抜粋テキスト:
花形装飾フォント「唐草文彩体」は、私が当時大学の卒業研究で制作した飾り罫フォントになります。

私の中ではもう何年もずっと卒業研究止まりで特に配布などはしていなかったのですが、
ある出来事をきっかけに「もしかしたら需要があるかもしれない」と思い始め、今回お試しで配布してみることにしました。

今回の配布にあたり制作したビジュアル

配布しようと思ったきっかけ

きっかけは、同じ研究室だったクラスメイトから「大分のキリシタンを扱う創作舞台の広報物にこのフォントを使いたい」とご連絡が来たことでした。

舞台が上演された会場
舞台が上演された会場

舞台となるのは豊後国(現・大分県)。
幼い頃からキリスト教を信仰していた主人公が、当時禁教令を出していた日本を逃れ、聖地エルサレムやローマを目指すまでの壮大な物語を描く、史実を元に練り上げられたオリジナルの創作舞台で、大分の文化行事のセレモニーの一環として上演されました。

和洋折衷感ある本舞台の広報物に、グラフィックデザイナーの方々がこちらの花形装飾フォントを広報物に素敵にあしらっていただき、
また舞台当日はデザイナーさんともお会いしてお話しさせていただいたりなど、私の中ですごく印象に残った出来事になりました。

舞台のフライヤー
舞台のフライヤー
舞台のパンフレット
舞台のパンフレット

デザイン:田中里佳、須藤史貴

こういった機会を作ってくれた方々に感謝しつつ、私もこの出来事を何かに活かそう!と考え、当時の論文などを引っ張り出して配布の準備を進めることにしました。

以下では、制作過程を振り返りながら本フォントについて紹介しつつ、また実際の使い方やダウンロード方法などをご案内していこうと思います。

概要

はじめに、「花形装飾活字」をご存知でしょうか。

花形装飾活字とは、活版印刷期(15世紀)にヨーロッパで誕生した蔓草花の図案を象った模様で、タイポグラファーや活字鋳造者たちによって作られ、当時の書物や活字見本帳を鮮やかに彩りました。

出典:『エンスヘデ活字見本帳』(リプリント,1993)
出典:『エンスヘデ活字見本帳』(リプリント,1993)

日本でも19世紀に活版印刷機の到来と共に輸入され、印刷技術の変遷とともに次第に馴染みは薄れていきましたが、 昨今ではそういった古典装飾への関心もあり、デジタルデータとして復刻されたり特集を組まれる事例も多いです。

しかし、こういった歴史的な意義としての紹介だけでなく、もっと新しい何かに応用(展開)できないかと考えた私は、次第に「現代日本に馴染む花形装飾」を探り始めるように。

作業指示:
#1 抜粋テキストによると、花形装飾活字はいつ、どこで誕生したか。
#2 次の(a)〜(c)が抜粋テキストの内容と合っているかを判断し、それぞれ「はい」か「いいえ」で答えよ。あわせて、判断の決め手となる本文の語句をそのまま引用すること。(a) 唐草文彩体は大学の卒業研究で制作されたフォントである。(b) 花形装飾活字は20世紀に日本へ輸入された。(c) フォントを使いたいと連絡してきたのは、同じ研究室だったクラスメイトである。

利用可能なデータ:
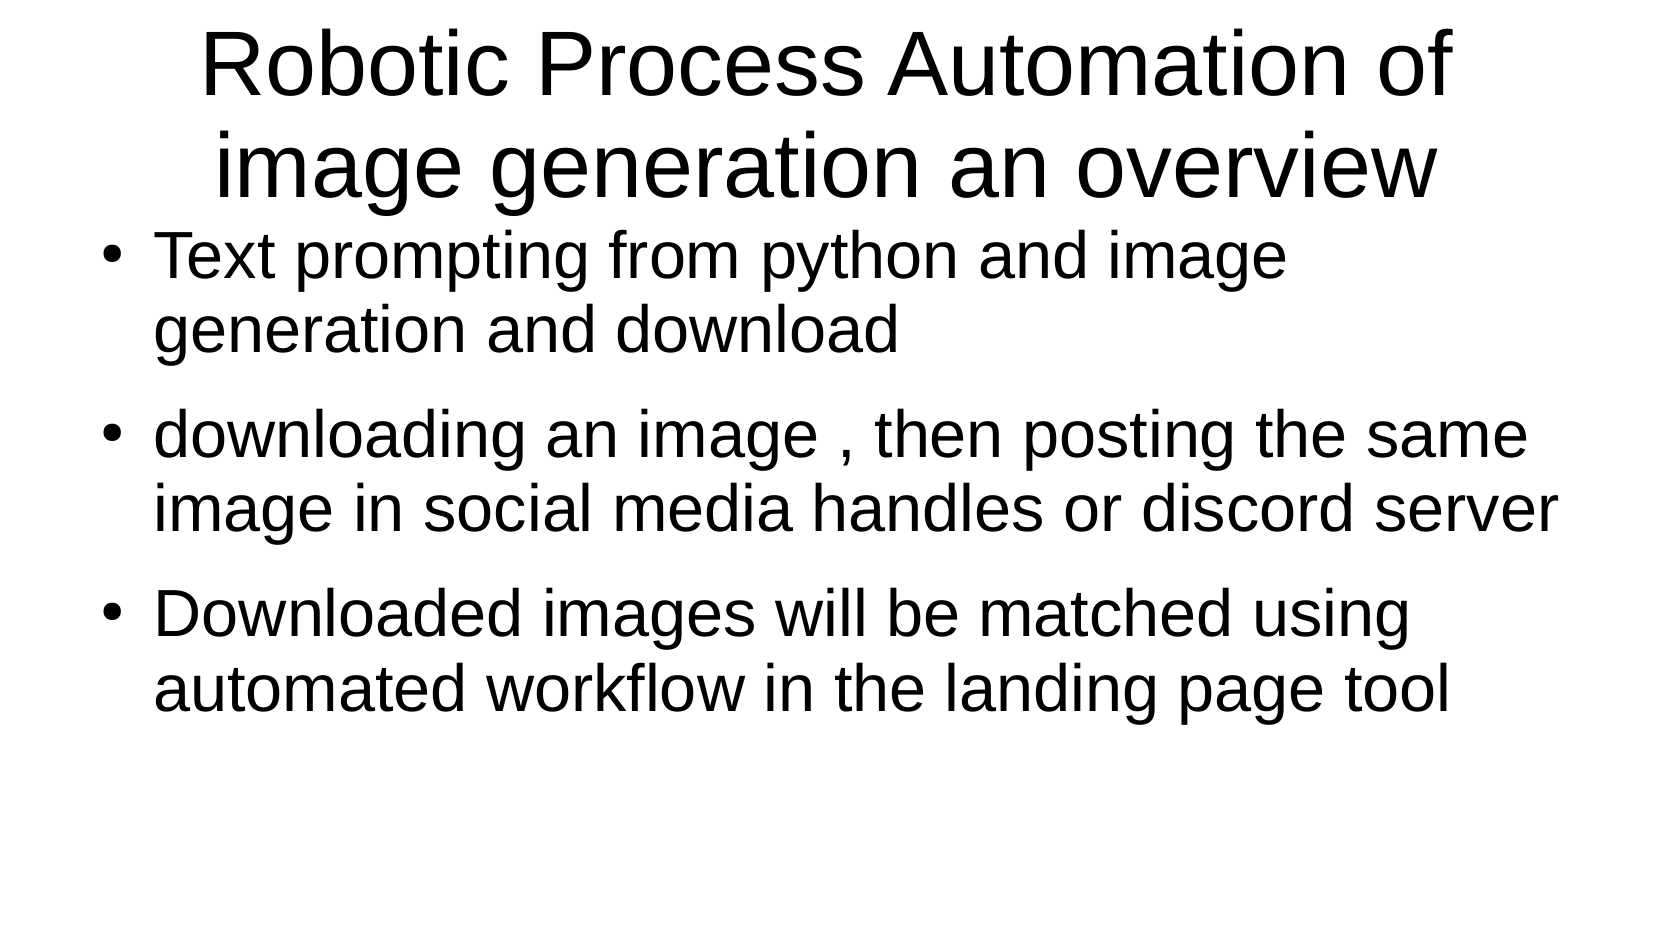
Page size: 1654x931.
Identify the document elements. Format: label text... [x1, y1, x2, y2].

list Text prompting from python and image generation and download downloading an image , then posting the same image in social media handles or discord server Downloaded images will be matched using automated workflow in the landing page tool [82, 217, 1571, 758]
title Robotic Process Automation of image generation an overview [82, 12, 1571, 217]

回答:
#1 花形装飾活字は活版印刷期(15世紀)にヨーロッパで誕生した。

#2
(a) はい。「私が当時大学の卒業研究で制作した飾り罫フォントになります」とある。
(b) いいえ。「日本でも19世紀に活版印刷機の到来と共に輸入され」とある。
(c) はい。「同じ研究室だったクラスメイトから」連絡が来たとある。